The royal family had been nearly two hours at the Assembly when all of a sudden a frightful discharge of musketry and artillery was heard. The deputies of the left grew pale with fear and anger, thinking themselves betrayed. Casting glances of uneasiness and wrath at the feeble monarch, they accused him of having ordered a massacre, and said that all was lost. An officer of the National Guard rushed in, crying: "We are pursued, we are overpowered!" The galleries, affrighted, imagined that the Swiss would arrive at any moment. Excitement was at its height. Sinister, imposing, dreadful moment! Solemn hour, when the monarchy, amidst a frightful tempest, was like a venerable oak which lightning has just stricken; when terror, wrath, and pity disputed the possession of men's souls, and when the King, already captive, was present like Charles V. at his own funeral. Marie Antoinette had started. At the sound of the cannon her cheeks kindled and her eyes blazed. A vague hope animated her.
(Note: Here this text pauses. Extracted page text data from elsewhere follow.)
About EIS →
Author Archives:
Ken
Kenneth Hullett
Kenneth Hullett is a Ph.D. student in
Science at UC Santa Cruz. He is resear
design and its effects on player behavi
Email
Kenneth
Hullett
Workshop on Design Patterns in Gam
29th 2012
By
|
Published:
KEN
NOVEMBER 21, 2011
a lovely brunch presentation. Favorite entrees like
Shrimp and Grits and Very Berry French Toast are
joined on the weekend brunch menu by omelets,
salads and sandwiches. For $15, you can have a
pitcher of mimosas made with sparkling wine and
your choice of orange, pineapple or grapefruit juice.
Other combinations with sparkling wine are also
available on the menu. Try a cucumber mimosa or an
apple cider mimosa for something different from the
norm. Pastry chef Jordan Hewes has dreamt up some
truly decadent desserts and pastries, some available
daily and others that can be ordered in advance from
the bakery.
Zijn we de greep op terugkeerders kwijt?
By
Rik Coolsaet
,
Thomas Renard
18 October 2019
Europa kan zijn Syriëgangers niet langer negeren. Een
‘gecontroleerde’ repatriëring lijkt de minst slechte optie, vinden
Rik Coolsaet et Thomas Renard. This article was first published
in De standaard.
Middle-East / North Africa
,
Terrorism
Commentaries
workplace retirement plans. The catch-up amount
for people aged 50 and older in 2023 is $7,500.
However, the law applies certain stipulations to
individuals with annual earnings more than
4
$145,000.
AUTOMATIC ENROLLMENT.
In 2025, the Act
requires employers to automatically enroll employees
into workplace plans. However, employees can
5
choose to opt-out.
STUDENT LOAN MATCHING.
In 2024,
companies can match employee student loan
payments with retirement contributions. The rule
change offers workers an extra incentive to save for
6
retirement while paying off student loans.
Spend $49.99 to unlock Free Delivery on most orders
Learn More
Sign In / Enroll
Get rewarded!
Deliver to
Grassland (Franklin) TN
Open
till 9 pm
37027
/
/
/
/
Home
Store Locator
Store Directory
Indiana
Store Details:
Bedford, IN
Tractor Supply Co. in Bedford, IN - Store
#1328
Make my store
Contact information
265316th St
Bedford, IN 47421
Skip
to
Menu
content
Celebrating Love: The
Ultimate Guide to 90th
Perhaps, she said within herself, the monarchy is at last to be avenged; perhaps the Swiss are about to give the insurrection a lesson it will remember; perhaps Louis XVI. will re-enter in triumph the palace of his forefathers. The daughter of Cæsars prayed God in silence, and supplicated Him to grant victory to the defenders of the throne.
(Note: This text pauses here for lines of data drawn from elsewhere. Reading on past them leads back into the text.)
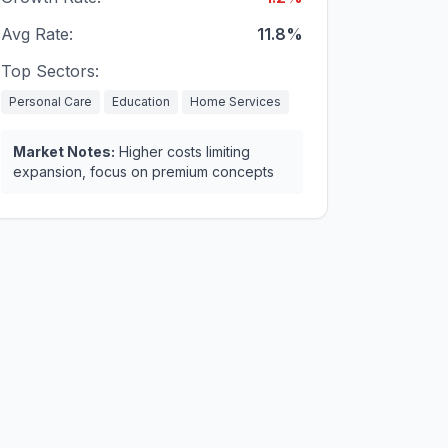
Avg Rate:
11.8%
Top Sectors:
Personal Care
Education
Home Services
Market Notes:
Higher costs limiting
expansion, focus on premium concepts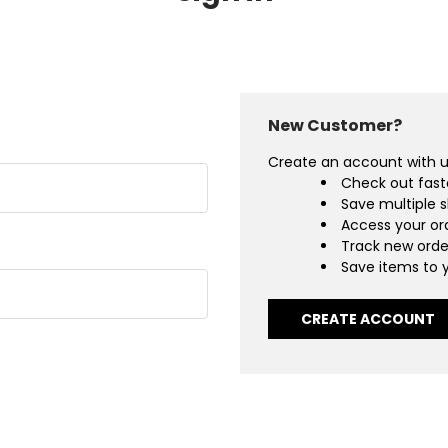
New Customer?
Create an account with us
Check out fast
Save multiple 
Access your ord
Track new orde
Save items to y
CREATE ACCOUNT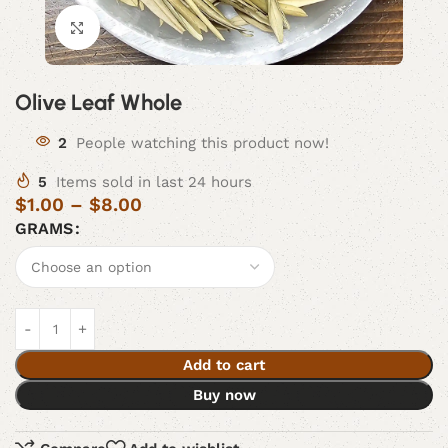
Click to enlarge
Olive Leaf Whole
2
People watching this product now!
5
Items sold in last 24 hours
$
1.00
–
$
8.00
GRAMS
Add to cart
Buy now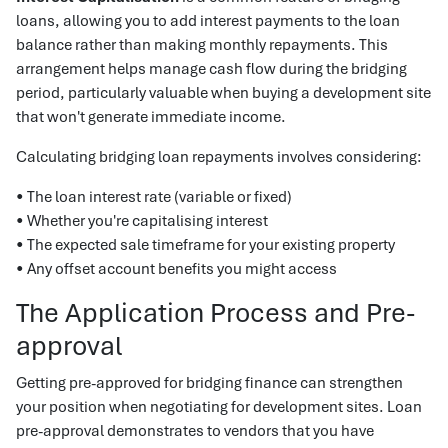
loans, allowing you to add interest payments to the loan
balance rather than making monthly repayments. This
arrangement helps manage cash flow during the bridging
period, particularly valuable when buying a development site
that won't generate immediate income.
Calculating bridging loan repayments involves considering:
• The loan interest rate (variable or fixed)
• Whether you're capitalising interest
• The expected sale timeframe for your existing property
• Any offset account benefits you might access
The Application Process and Pre-
approval
Getting pre-approved for bridging finance can strengthen
your position when negotiating for development sites. Loan
pre-approval demonstrates to vendors that you have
Chimeras! vain hopes! Louis XVI. has no longer but one idea: to cast off all responsibility for events. He mustered up, so to say, the little authority he had yet remaining, to write hastily, in pencil, the last order he was to sign: the order to stop firing. He flattered himself that the prohibition to shoot would justify him completely in the sight of the National Assembly, and induce them to treat him with more consideration. But he asked himself anxiously who would be bold enough to carry his order as far as the palace. Would not so perilous a mission intimidate even the most heroic? M. d'Hervilly, who was at this moment in the box of the Logograph, offered himself. As the King and Queen at first refused his offer, and pointed out all the dangers of such an errand: "I beg Their Majesties," cried he, "not to think of my danger; my duty is to brave everything in their service; my place is in the midst of the firing, and if I were afraid of it I should be unworthy of my uniform." These words determined Louis XVI. to give M. d'Hervilly the order signed by his own hand; the valiant nobleman, bearing this order which was to have such disastrous consequences for the defenders of the palace, went hastily out of the Assembly hall and made his way to the Tuileries through a rain of balls and canister.